Israeli hackers allegedly broke into the website OpIsrael.com, named for Anonymous' extensive anti-Israeli operation, and which was allegedly being used to coordinate cyber-attacks on Israeli sites. The hackers posted pro-Israel facts and videos on the website’s homepage.

The Anonymous homepage was revamped by a hacker that calls himself EhIrS, according to the Jerusalem Post. He reportedly hacked the same site for a second time on Saturday night, with a cartoon of a computer mouse with the Anonymous mask, which was trapped in a mouse-trap built from an Israeli flag.

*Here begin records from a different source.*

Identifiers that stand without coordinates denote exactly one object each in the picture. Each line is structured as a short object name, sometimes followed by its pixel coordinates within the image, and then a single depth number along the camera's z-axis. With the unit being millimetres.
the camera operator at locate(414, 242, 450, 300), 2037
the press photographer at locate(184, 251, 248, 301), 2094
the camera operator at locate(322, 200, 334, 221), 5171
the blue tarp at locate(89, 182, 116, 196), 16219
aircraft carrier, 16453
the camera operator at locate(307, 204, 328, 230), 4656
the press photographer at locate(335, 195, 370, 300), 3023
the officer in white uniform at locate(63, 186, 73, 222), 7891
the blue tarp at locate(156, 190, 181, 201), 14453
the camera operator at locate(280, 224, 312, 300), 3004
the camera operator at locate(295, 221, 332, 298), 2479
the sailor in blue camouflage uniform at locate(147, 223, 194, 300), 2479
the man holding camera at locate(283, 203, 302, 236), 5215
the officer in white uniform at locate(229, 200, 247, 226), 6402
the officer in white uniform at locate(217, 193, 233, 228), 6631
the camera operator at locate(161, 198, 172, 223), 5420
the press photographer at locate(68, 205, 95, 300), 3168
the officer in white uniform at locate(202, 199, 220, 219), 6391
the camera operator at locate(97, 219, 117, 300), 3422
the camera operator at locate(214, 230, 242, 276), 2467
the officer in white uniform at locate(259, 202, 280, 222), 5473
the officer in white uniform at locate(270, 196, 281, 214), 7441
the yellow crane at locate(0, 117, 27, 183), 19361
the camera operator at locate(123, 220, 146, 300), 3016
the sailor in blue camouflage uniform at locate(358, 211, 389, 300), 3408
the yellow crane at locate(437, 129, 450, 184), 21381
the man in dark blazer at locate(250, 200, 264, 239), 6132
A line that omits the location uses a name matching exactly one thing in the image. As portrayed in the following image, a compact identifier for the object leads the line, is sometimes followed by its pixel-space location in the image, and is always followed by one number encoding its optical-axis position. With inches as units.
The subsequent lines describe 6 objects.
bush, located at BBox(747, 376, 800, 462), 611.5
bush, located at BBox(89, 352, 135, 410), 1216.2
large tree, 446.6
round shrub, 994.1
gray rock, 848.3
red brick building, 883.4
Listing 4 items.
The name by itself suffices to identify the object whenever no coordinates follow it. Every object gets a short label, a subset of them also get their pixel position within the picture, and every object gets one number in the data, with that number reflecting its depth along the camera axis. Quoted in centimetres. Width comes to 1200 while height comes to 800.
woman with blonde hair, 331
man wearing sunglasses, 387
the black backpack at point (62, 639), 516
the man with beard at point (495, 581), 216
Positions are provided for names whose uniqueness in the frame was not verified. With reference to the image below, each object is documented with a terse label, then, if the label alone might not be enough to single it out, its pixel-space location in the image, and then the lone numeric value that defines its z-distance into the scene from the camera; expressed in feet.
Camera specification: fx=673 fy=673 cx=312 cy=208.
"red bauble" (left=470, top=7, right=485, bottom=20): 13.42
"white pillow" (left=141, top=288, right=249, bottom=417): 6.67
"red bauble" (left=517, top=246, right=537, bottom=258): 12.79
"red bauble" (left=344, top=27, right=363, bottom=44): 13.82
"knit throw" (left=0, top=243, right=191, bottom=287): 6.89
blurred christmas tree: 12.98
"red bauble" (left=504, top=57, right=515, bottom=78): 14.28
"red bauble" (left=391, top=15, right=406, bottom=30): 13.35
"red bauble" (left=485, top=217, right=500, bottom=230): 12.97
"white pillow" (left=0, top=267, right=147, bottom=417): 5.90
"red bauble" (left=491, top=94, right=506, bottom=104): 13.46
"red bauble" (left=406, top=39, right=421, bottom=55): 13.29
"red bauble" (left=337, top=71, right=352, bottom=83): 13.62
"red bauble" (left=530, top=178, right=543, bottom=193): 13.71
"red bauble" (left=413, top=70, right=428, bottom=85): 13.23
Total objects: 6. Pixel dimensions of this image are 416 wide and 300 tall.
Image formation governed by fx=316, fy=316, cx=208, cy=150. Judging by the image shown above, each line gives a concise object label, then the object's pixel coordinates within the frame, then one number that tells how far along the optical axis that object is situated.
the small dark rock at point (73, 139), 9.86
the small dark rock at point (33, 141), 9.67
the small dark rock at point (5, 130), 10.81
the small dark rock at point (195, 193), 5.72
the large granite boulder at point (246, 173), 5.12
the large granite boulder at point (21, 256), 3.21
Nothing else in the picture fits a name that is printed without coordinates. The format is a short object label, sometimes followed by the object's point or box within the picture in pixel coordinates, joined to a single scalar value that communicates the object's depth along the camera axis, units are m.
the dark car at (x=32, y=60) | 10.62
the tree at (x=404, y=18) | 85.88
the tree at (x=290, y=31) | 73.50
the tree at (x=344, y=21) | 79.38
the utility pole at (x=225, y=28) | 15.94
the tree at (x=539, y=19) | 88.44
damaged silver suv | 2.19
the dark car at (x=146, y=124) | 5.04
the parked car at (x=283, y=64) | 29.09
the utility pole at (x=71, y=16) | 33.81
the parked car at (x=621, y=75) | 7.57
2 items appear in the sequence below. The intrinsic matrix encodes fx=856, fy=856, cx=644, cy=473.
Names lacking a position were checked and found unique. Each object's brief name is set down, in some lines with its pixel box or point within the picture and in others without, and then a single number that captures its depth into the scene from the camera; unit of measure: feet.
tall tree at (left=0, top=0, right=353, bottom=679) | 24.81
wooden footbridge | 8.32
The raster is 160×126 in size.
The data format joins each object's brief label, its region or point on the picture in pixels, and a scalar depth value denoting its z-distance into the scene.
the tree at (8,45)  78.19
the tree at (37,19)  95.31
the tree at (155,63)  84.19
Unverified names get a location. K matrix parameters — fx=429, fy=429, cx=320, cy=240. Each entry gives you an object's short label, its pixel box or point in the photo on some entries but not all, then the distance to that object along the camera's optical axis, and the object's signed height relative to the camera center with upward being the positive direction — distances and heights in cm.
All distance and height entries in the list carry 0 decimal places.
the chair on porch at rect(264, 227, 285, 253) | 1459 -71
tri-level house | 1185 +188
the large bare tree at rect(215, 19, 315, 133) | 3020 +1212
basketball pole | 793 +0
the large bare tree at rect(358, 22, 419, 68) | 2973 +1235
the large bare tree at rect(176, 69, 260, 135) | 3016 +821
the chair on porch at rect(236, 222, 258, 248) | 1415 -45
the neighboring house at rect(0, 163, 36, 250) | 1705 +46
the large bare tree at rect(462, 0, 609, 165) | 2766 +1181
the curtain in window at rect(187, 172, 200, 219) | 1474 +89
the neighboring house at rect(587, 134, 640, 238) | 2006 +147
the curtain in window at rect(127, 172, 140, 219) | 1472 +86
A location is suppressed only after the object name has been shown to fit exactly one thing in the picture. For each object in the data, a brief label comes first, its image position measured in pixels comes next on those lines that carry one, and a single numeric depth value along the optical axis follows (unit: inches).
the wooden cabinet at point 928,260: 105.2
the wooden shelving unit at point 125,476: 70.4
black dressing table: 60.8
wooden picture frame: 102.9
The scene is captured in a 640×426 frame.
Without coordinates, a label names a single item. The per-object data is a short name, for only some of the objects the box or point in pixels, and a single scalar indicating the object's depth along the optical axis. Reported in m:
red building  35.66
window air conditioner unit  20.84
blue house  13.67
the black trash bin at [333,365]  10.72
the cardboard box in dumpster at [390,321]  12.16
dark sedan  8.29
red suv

The hacker also added a video titled "A Letter to the World," as well as 20 "Forgotten facts" in favor of Israel and its existence. The website was still hacked as of late Tuesday and was running with interruptions.

After the reports of the latest hack emerged, Anonymous denied involvement with the site, tweeting that the Israelis simply created a website looking like the Anonymous site that got hacked.

Also on Saturday, hackers operating under the name of “Israeli Elite” broke into websites in Pakistan and installed images of IDF soldiers and the Israeli flag.

The attack from EhIrS followed Saturday’s massive cyber-attack against Israeli sites organized by Anonymous. It was dubbed #OpIsrael. Dozens of Israeli websites were unavailable as of early Sunday, with one of the latest being the Israeli Ministry of Defense’s online page, according to the Hacktivist group’s Twitter account.

The hackers claimed to have caused considerable financial damage, topping $3 billion, as they had allegedly hacked some 30,000 Israeli bank accounts. However, Israeli officials declared there hadn’t been any major disruptions.

On Sunday, Israel officially responded to mass cyber-attacks, by launching a number of raids in which several Palestinian activists were arrested.

Anonymous had previously threatened to "disrupt and erase Israel from cyberspace" in protest over its mistreatment of Palestinians.